While at Keystone, Conklin became most famous when he was teamed up with the robust comic Mack Swain to make a series of comedies. With Swain as "Ambrose" and Conklin as the grand mustachioed "Walrus", they performed these roles in several films including The Battle of Ambrose and Walrus and Love, Speed and Thrills, both made in 1915. Beyond these "Ambrose & Walrus" comedies, the two appeared together in twenty-six different films.

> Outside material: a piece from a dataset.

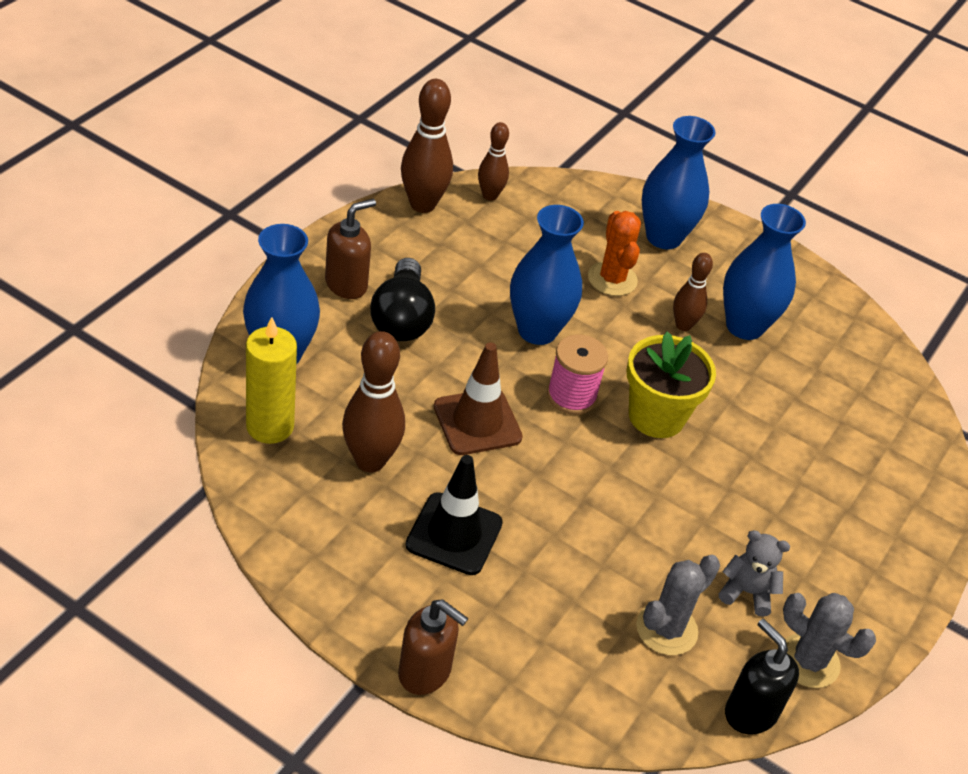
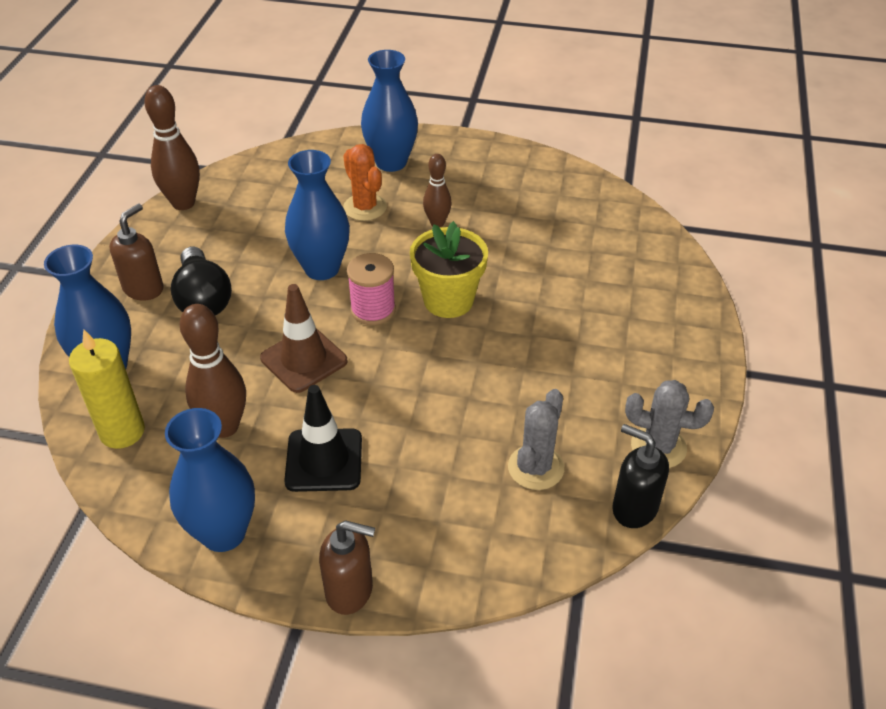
camera: 15 degrees left, 0 degrees up
(490, 195) = (237, 177): brown bowling pin -> none
(744, 326) = (484, 207): blue vase -> blue vase (223, 533)
(747, 592) = (584, 411): grey teddy bear -> none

In 1920, when Sennett refused to discuss a contract renewal with Conklin and insisted on referring him to an underling, Conklin quit and went to Fox Film Corporation, which had earlier approached him about doing a series of comedy shorts. He also worked at the Famous Players-Lasky Corporation studio. In between, he had a significant role as ZaSu Pitts' father in director Erich von Stroheim's acclaimed 1924 MGM production, Greed, although the part was cut from the film and the footage is now lost, and in 1928 in the Christie Film Company version of Tillie's Punctured Romance with W.C. Fields, which had nothing to do with the 1914 Chaplin version (which Conklin had also appeared in) aside from the title. Paramount Pictures teamed up Conklin and Fields for a series of comic films between 1927 and 1931.

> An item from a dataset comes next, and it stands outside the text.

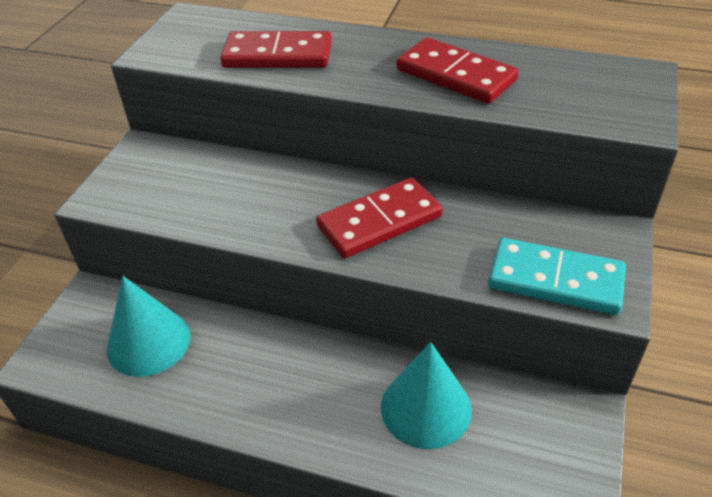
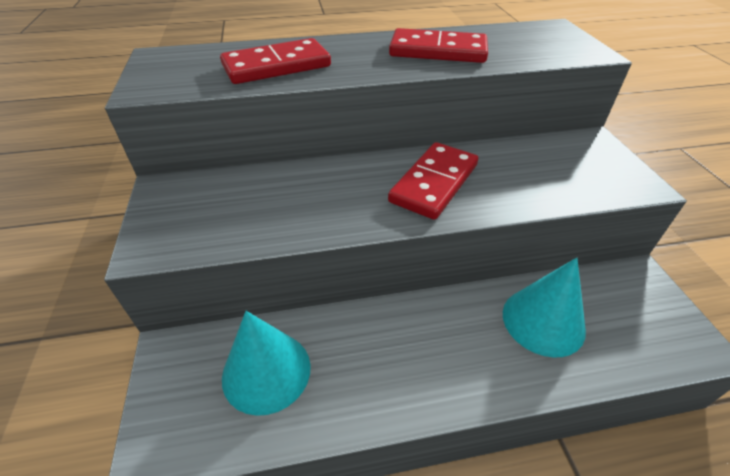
camera: 30 degrees left, 0 degrees up
(555, 280) = (594, 183): turquoise domino -> none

Conklin made the transition to talkies and, although he would continue to act for another thirty years, age and the shift in moviegoing tastes to more sophisticated comedy saw his roles limited to secondary or smaller parts in shorts, including the Three Stooges shorts Flat Foot Stooges (as a fire chief), Dutiful But Dumb (as a bartender), Three Little Twirps (as a Circus butcher), Phony Express (as a bartender), and Micro-Phonies (as a drunken pianist who answers a song request with "Know it? I wrote it!"). Conklin also appeared in films which appealed to nostalgia for the silent era, such as Hollywood Cavalcade (1939) and The Perils of Pauline (1947). In Soundies musicals, he appeared with other silent-comedy alumni as The Keystone Kops, as well as on the televised This Is Your Life tribute to Mack Sennett. Conklin was part of Preston Sturges' unofficial "stock company" of character actors in the 1940s, appearing in cameo parts in six films written by Sturges. In 1957, he was a guest challenger on the TV panel show To Tell The Truth, dressed in his Keystone Kops uniform.

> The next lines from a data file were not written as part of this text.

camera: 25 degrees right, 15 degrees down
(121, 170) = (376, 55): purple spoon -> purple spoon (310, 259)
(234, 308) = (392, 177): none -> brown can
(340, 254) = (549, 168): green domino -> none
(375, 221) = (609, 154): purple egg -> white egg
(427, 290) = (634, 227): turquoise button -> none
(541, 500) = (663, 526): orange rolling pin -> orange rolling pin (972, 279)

Conklin's career hit bottom in the 1950s, and he took work as a department-store Santa Claus to make ends meet. In the 1960s, Conklin was living at the Motion Picture Country Home and Hospital when he fell in love with another patient there, June Gunther. The two got married in Las Vegas in 1965, his fourth marriage and her fourth, and set up housekeeping in Van Nuys, California; the groom was seventy-nine and the bride sixty-five. Conklin made one last film after that, a Western comedy, A Big Hand for the Little Lady, released in 1966.
Chester Conklin died in Autumn 1971 in California at the age of 85.